WargamesBench Guide¶

WargamesBench is the standardised 20-scenario evaluation suite for reproducible comparison of wargame AI methods.

The 20 Canonical Scenarios¶

The scenarios are fixed and must not be modified. They span:

Category	Scenarios
Symmetric (all weather)	5
Asymmetric force ratios	4
Hilly terrain	2
Dense forest	2
Large-scale engagement	2
Small skirmish	2
Defender's advantage	2
Low visibility	1

Reproducibility¶

Results are reproducible within ± 2 % win rate when:

n_eval_episodes ≥ 100
The same seed values in BENCH_SCENARIOS are used without modification.
Your policy is deterministic (policy.predict(obs, deterministic=True)).

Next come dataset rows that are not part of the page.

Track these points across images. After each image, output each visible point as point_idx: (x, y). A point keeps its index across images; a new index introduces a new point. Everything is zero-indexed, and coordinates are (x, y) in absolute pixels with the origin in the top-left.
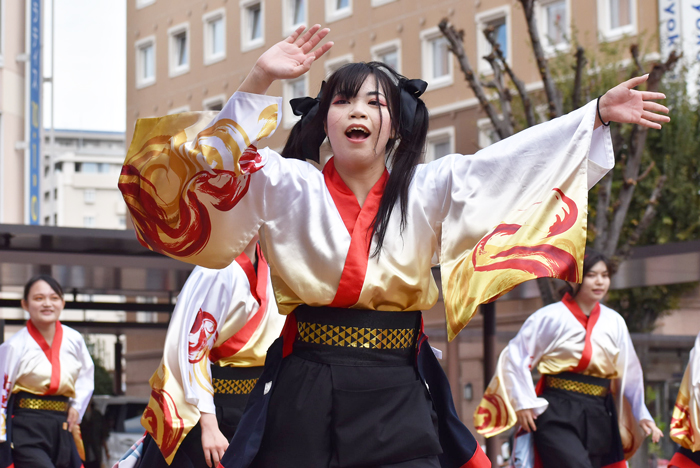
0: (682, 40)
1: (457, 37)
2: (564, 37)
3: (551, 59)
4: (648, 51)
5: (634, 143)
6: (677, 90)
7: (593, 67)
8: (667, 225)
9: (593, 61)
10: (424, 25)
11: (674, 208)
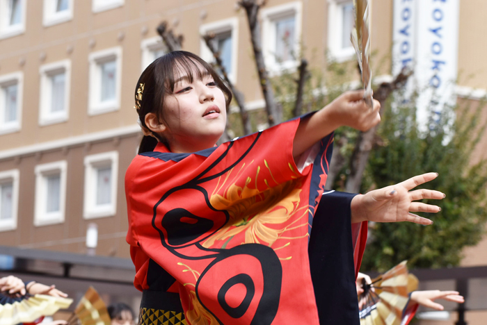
0: (415, 63)
1: (175, 42)
2: (292, 53)
3: (276, 77)
4: (378, 73)
5: (355, 164)
6: (406, 116)
7: (319, 86)
8: (387, 256)
9: (320, 80)
10: (146, 34)
11: (396, 239)
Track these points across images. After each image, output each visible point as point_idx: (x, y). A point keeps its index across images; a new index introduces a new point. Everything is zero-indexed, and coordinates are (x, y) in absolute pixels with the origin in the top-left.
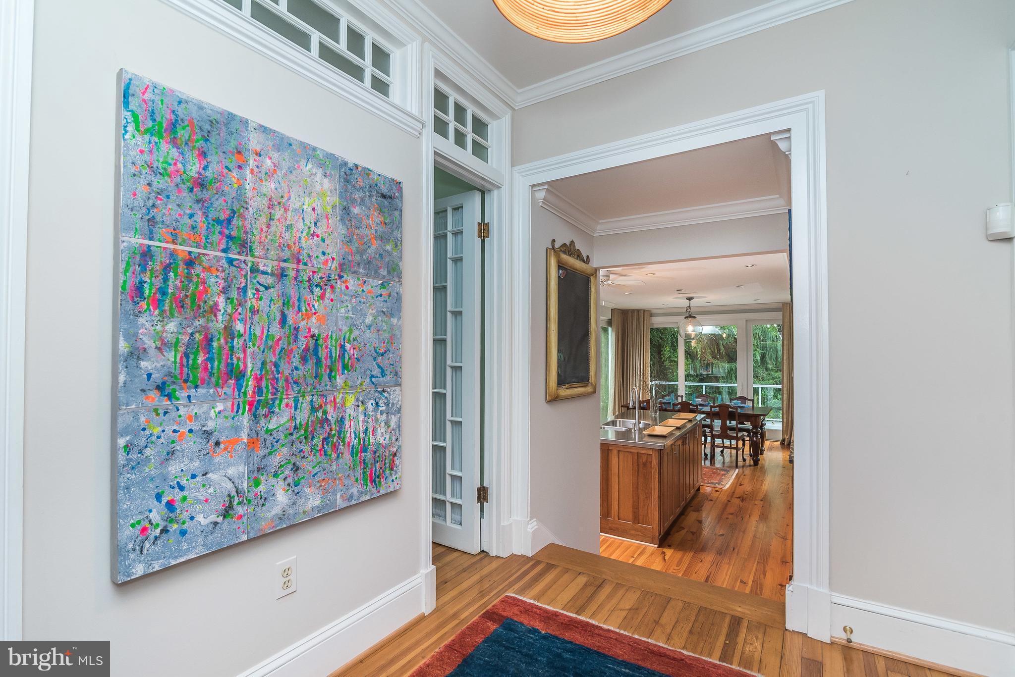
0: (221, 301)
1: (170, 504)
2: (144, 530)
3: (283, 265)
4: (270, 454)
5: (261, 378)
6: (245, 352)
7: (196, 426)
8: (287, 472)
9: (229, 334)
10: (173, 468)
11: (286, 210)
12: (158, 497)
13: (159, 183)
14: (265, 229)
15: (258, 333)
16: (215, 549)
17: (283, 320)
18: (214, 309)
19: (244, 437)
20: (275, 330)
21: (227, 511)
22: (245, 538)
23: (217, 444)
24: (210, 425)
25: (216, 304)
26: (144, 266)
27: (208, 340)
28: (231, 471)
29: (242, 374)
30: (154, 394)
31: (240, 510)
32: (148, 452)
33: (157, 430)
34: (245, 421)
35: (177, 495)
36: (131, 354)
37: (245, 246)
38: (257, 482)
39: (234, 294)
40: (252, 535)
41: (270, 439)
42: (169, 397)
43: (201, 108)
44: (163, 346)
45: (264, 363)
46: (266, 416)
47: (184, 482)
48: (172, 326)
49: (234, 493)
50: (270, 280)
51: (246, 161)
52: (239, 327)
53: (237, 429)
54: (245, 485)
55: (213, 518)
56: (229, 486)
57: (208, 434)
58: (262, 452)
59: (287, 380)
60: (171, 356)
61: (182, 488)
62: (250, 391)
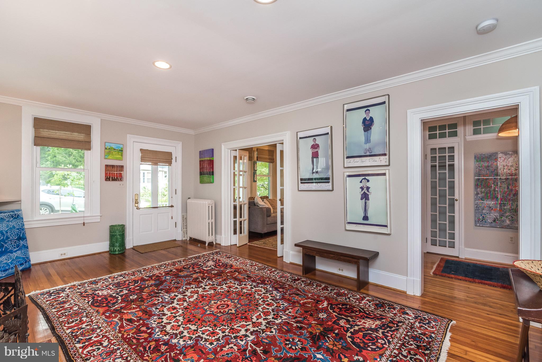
0: (493, 185)
1: (483, 217)
2: (479, 219)
3: (507, 177)
4: (505, 213)
5: (502, 199)
6: (498, 194)
7: (488, 206)
8: (509, 217)
9: (494, 190)
10: (484, 211)
11: (508, 166)
12: (481, 215)
13: (480, 168)
14: (503, 171)
15: (501, 190)
16: (492, 226)
17: (508, 188)
18: (492, 187)
19: (498, 209)
20: (506, 190)
21: (494, 221)
22: (499, 227)
23: (492, 209)
24: (491, 206)
25: (492, 186)
26: (478, 180)
27: (490, 192)
28: (495, 214)
29: (497, 198)
30: (480, 200)
31: (497, 222)
32: (479, 208)
33: (481, 205)
34: (498, 206)
35: (485, 216)
36: (477, 194)
37: (497, 175)
38: (502, 218)
39: (495, 184)
40: (500, 227)
41: (504, 210)
42: (483, 200)
43: (488, 154)
44: (482, 193)
45: (503, 196)
46: (503, 206)
47: (486, 214)
48: (483, 190)
49: (496, 218)
50: (504, 180)
51: (498, 160)
52: (497, 189)
53: (497, 207)
54: (499, 217)
55: (491, 221)
56: (495, 217)
57: (490, 207)
58: (503, 213)
59: (509, 200)
60: (483, 194)
61: (485, 215)
62: (499, 201)
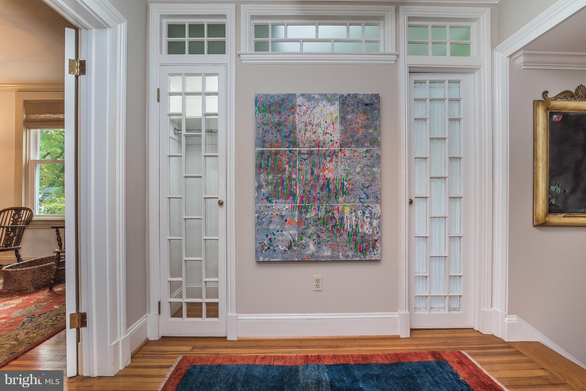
0: (287, 167)
1: (270, 239)
2: (263, 246)
3: (312, 149)
4: (307, 228)
5: (303, 197)
6: (296, 186)
7: (278, 214)
8: (314, 237)
9: (290, 178)
10: (272, 227)
11: (313, 126)
12: (267, 236)
13: (266, 128)
14: (304, 135)
15: (301, 178)
16: (285, 260)
17: (312, 173)
18: (285, 170)
19: (296, 219)
20: (309, 177)
21: (290, 247)
22: (296, 259)
23: (286, 221)
24: (284, 213)
25: (285, 168)
26: (262, 156)
27: (283, 182)
28: (291, 232)
29: (295, 195)
30: (265, 200)
31: (295, 248)
32: (264, 220)
33: (266, 213)
34: (297, 214)
35: (273, 237)
36: (258, 187)
37: (295, 145)
38: (302, 239)
39: (292, 164)
40: (299, 259)
41: (307, 222)
42: (270, 202)
43: (278, 96)
44: (268, 184)
45: (304, 191)
46: (305, 212)
47: (275, 233)
48: (270, 177)
49: (292, 241)
50: (306, 156)
51: (296, 111)
52: (294, 176)
53: (293, 216)
54: (297, 239)
55: (284, 248)
56: (290, 237)
57: (283, 217)
58: (303, 227)
59: (314, 198)
60: (270, 187)
61: (274, 235)
62: (298, 201)
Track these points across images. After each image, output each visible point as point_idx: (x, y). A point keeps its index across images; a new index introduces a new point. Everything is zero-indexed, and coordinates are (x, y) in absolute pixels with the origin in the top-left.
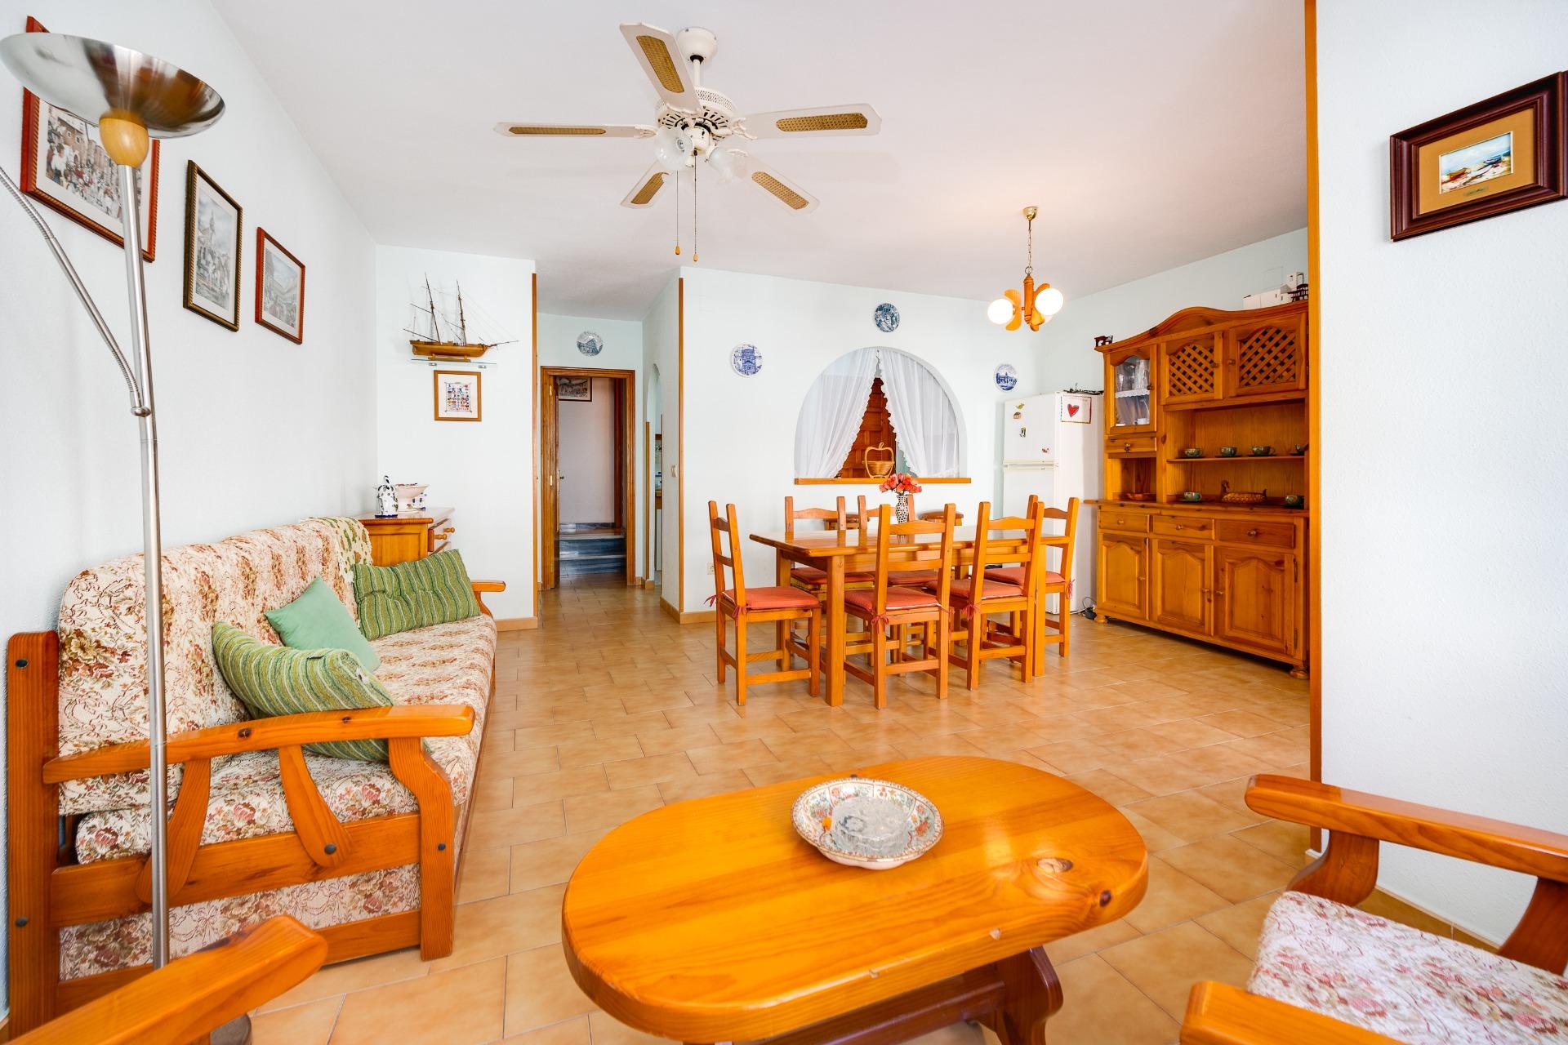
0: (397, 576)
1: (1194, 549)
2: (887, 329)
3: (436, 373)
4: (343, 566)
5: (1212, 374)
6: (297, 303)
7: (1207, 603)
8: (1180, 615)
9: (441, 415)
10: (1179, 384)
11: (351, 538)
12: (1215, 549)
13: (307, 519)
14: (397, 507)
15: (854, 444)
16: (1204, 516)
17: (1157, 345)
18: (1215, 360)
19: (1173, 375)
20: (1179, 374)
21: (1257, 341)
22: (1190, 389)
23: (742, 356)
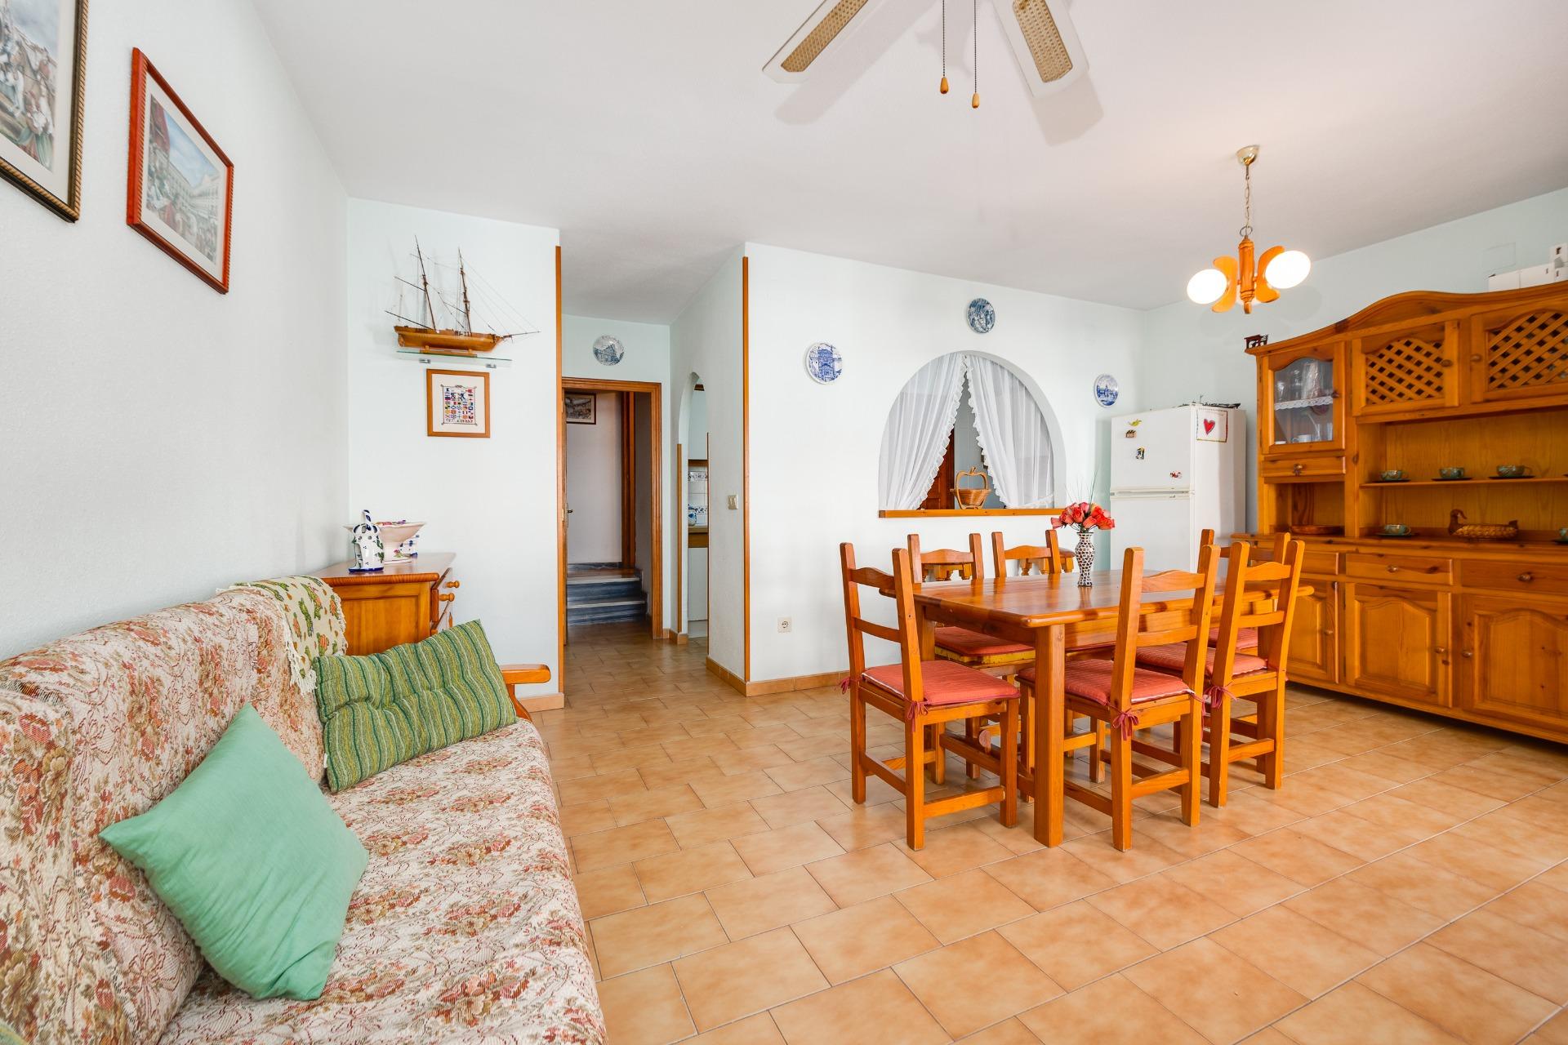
0: (388, 670)
1: (1420, 597)
2: (981, 329)
3: (430, 372)
4: (296, 667)
5: (1439, 375)
6: (220, 223)
7: (1441, 668)
8: (1394, 679)
9: (436, 429)
10: (1383, 390)
11: (312, 614)
12: (1454, 598)
13: (232, 587)
14: (382, 556)
15: (940, 467)
16: (1434, 555)
17: (1346, 343)
18: (1445, 357)
19: (1373, 378)
20: (1383, 377)
21: (1519, 329)
22: (1401, 395)
23: (819, 358)
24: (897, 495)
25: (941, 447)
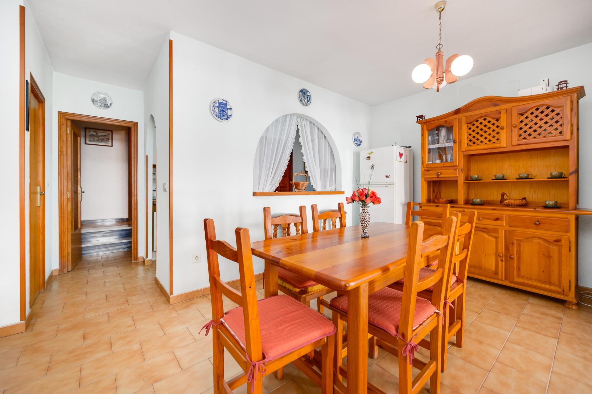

Submitting to the Leaderboard¶

Run the canonical benchmark:

wargames-bench --episodes 100 --label "MyPolicy v1.0"

The leaderboard report is written to docs/wargames_bench_leaderboard.md.
Open a PR appending your results row to that file.
Include in the PR: Git SHA of your checkpoint, W&B run URL, and the WargamesBench version (git describe --tags).

Programmatic API¶

from benchmarks import WargamesBench, BenchConfig, BenchSummary

# Evaluate a custom policy
def my_policy(obs):
    return obs[:3]   # toy: return first 3 elements as action

cfg = BenchConfig(n_eval_episodes=100, baseline_label="my_policy_v1")
bench = WargamesBench(cfg)
summary: BenchSummary = bench.run(policy=my_policy)
print(f"Mean win rate: {summary.mean_win_rate:.1%}")

# Check reproducibility against a second run
summary2 = bench.run(policy=my_policy)
assert summary.is_reproducible(summary2), "Results differ by > 2%!"

Baseline Policies¶

The built-in scripted baseline (policy=None) advances straight forward each step. It provides a lower bound for comparison.